Just a few hours after docking near the Crimean Peninsula, a raging hurricane was unleashed, sinking most of the docked ships there.
The storm sent more than 60 British, French and Turkish vessels, including the Black Prince and all of her gold, to the sea bottom.
2 years later the anti-Russian coalition won the war. But the memory of the Black Prince's gold refused to give anyone peace and in 1957 the French organized the 1st expedition to search for and find it.
Despite the aid of the rubber diving suits that had just been invented, divers were unable to find even a fragment of the frigate.
The divers had searched the entire sea bottom all around Balaklava and found dozens of ships but not the Prince itself. Then came time for expeditions by Norwegian, Spanish, American and German treasure hunters, who also eventually went home empty-handed.
In 1923, the Soviet government sent its own teams to search for it, hoping to use the gold to deal with the famine which had been devastating a large part of the population, but all in vain.
And then, 3 years later, a Japanese diving company offered Russia to find the treasure in exchange for 40% of its value. After months of successful treasure hunting, the divers went home with 4 gold coins - their share of what they had found.

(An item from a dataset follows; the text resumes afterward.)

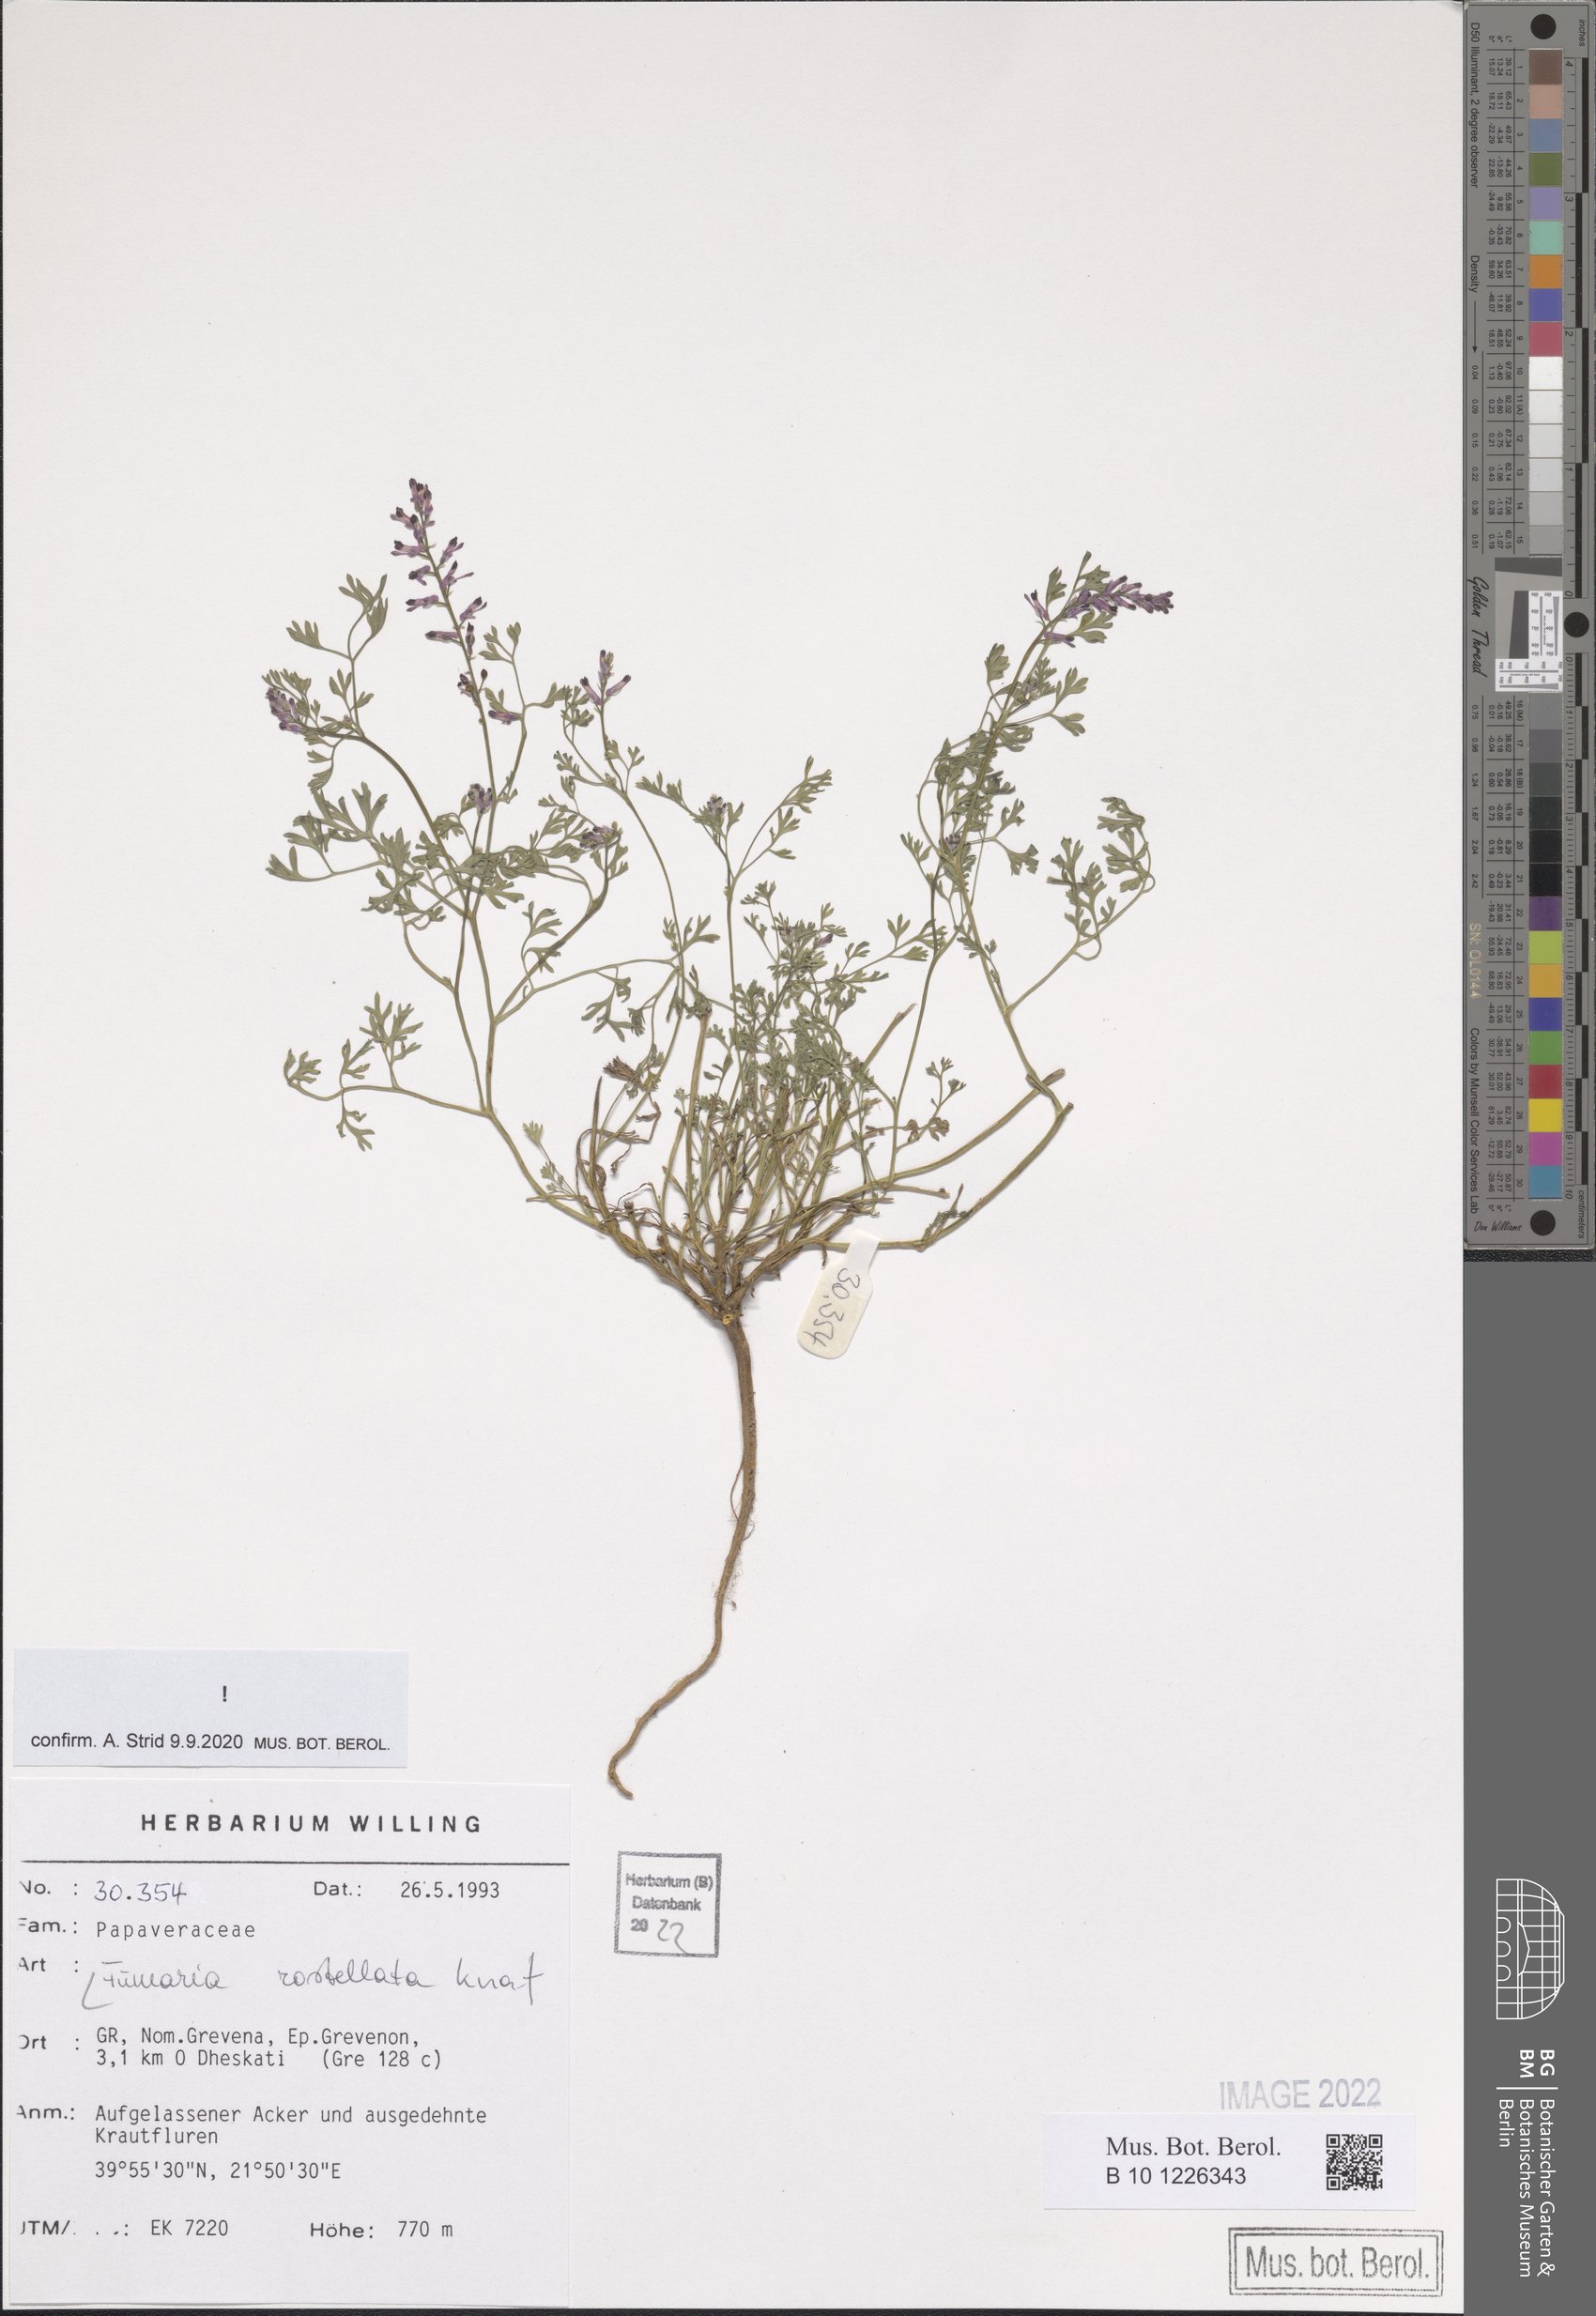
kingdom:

But the failures of all expeditions until that point did not discourage Bulgarian oceanographers, who believed that they were not searching for the Black Prince in the right spot. According to them, the shipwreck lay at the bottom of the Black Sea but in the Bulgarian part of it.
They issued the hypothesis that the storm had ripped the anchor off the frigate and the sea currents had carried it all the way to Bulgarian shores, where it later sunk. The press even published a sonar photograph of a sunken ship whose contours reminded of those of the Black Prince.
Bulgarian treasure hunters also had no success in finding the legendary ship, just like Ukrainian archaeologists, who in 2010 boldly stated that they knew where the treasure was located.
However, the only remnant of the Black Prince to ever be recovered from the Black Sea was a fragment of the captain's mess, with the logo of the ship.